An exact copy of each line below is needed, with no images in it.

## [Exercise data]
=== Begin Enclosure ===
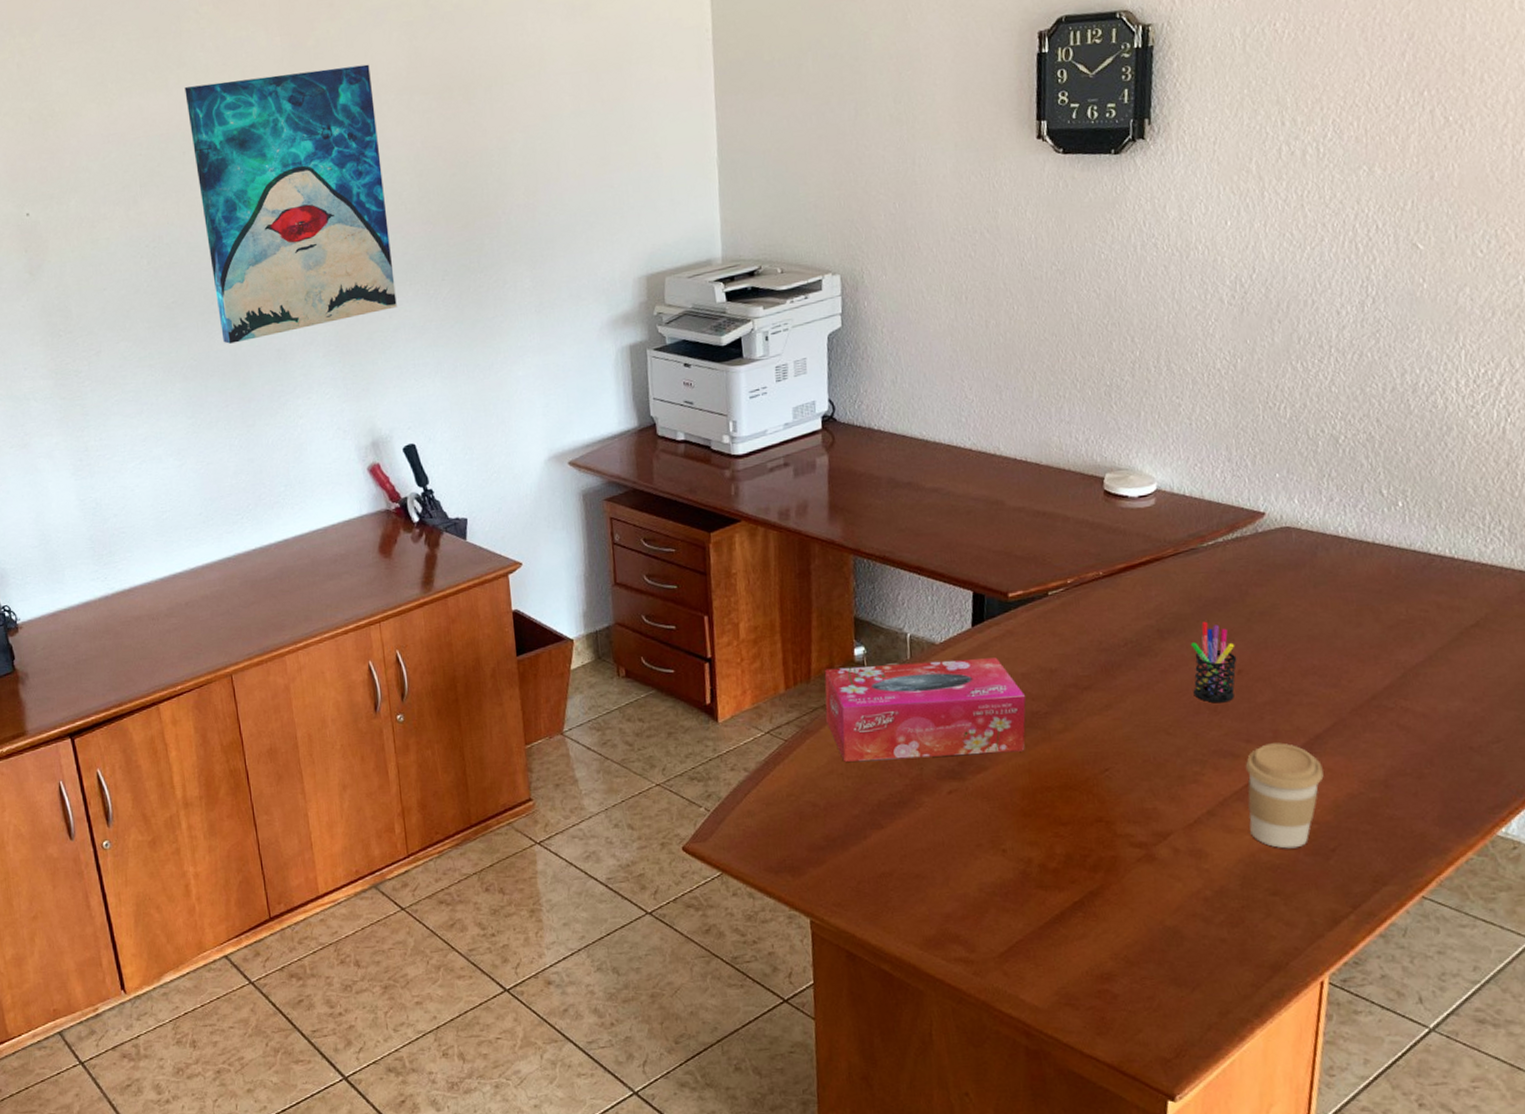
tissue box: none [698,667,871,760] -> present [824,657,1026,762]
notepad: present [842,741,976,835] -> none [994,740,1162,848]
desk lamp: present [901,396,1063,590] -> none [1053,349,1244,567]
=== End Enclosure ===
## [Output of the task]
tissue box: none [698,667,871,760] -> present [824,657,1026,762]
notepad: present [842,741,976,835] -> none [994,740,1162,848]
desk lamp: present [901,396,1063,590] -> none [1053,349,1244,567]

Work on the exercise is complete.